Para as ondas sonoras, o efeito Doppler constitui o fenómeno pelo qual um observador percebe frequências diferentes das emitidas por uma fonte e resulta do movimento relativo de aproximação ou afastamento entre a fonte e o observador. Quando a fonte sonora se aproxima do observador, a frequência percebida por este é maior do que a frequência de emissão da fonte; o som é mais agudo. No entanto, se a fonte sonora se afasta do observador, a frequência sentida por este é menor do que a frequência emitida pela fonte; o som é mais grave. Neste questionário, pretendeu-se saber se os inquiridos têm conhecimento deste fenómeno, utilizando para tal a pregunta, “Conhece o conceito de Efeito Doppler?” Obtivemos 59% de respostas negativas. Dos 41% dos inquiridos que responderam ter conhecimento do efeito Doppler, verificamos que, 23,4% não conseguem explicar corretamente este fenómeno físico (GRÁFICO 3).

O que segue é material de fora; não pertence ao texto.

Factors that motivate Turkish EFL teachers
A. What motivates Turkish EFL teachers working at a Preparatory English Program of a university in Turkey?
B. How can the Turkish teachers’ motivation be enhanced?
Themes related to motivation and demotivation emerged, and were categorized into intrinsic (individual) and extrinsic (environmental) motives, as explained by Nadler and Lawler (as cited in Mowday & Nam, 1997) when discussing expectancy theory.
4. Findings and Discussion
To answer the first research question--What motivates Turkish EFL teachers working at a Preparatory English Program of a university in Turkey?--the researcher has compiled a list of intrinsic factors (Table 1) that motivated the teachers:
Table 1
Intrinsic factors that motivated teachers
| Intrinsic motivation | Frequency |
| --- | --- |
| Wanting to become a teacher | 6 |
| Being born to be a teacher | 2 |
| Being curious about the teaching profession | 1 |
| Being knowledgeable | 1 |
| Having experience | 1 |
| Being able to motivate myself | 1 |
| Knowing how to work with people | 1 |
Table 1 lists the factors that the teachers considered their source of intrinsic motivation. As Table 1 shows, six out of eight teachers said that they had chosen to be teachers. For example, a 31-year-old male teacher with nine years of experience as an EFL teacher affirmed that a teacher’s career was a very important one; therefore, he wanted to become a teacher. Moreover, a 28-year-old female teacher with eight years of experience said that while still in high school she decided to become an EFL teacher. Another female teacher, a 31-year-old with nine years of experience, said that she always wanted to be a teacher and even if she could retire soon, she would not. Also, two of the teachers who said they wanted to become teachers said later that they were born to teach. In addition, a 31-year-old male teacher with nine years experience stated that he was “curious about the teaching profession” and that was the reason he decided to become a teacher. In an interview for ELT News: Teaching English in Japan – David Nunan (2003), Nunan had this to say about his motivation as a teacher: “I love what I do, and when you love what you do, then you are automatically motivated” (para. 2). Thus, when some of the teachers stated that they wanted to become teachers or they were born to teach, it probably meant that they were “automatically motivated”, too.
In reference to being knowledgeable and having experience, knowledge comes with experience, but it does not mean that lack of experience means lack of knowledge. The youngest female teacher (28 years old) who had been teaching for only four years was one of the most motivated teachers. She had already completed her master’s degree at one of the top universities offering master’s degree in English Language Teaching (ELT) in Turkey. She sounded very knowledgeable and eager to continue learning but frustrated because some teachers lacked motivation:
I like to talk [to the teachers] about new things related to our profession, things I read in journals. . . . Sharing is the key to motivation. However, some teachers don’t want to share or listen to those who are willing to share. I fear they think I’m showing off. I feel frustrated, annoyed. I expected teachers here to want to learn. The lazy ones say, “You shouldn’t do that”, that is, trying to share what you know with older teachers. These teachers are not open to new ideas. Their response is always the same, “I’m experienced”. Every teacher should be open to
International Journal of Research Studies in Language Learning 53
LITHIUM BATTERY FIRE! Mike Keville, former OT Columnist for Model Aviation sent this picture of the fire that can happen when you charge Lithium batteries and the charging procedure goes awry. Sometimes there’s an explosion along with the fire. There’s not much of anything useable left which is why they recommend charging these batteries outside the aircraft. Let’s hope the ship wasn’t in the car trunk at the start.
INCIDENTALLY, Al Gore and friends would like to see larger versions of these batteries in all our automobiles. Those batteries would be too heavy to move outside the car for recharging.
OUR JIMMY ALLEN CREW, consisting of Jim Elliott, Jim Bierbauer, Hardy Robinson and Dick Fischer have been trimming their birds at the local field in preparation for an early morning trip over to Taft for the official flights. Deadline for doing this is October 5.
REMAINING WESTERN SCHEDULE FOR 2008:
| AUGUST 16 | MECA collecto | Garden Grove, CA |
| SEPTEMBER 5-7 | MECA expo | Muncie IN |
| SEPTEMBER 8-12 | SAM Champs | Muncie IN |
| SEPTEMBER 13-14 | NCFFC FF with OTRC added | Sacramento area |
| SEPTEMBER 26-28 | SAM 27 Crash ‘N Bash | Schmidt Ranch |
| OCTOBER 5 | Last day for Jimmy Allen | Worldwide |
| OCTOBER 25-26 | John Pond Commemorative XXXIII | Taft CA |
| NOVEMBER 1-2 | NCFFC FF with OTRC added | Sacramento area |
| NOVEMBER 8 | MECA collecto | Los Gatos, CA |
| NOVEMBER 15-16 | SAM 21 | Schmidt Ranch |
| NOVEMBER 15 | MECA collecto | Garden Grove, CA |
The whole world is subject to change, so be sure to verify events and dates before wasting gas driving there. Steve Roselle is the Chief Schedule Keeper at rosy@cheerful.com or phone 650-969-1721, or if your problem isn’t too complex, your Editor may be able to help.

GRÁFICO 3. Percentagens obtidas nas respostas à questão – “Conhece o conceito de efeito Doppler?”.

Quando os inquiridos são confrontados com a questão “O ruído é um problema de saúde pública?”, 89,2% deles concorda que sim. Mas, por outro lado, à pergunta “O som tem um papel importante na sua vida?”, 97,5% responderam sim. Ou seja, um expressivo reconhecimento da sua importância e, simultaneamente, do seu potencial enquanto fonte de distúrbio. Os 10 inquiridos que não consideram relevante o som nas suas vidas, são maioritariamente do sexo masculino, com idades compreendias entre os 18 e os 25 anos. Todos eles responderam não saber que estamos a comemorar em 2020 o Ano Internacional do Som.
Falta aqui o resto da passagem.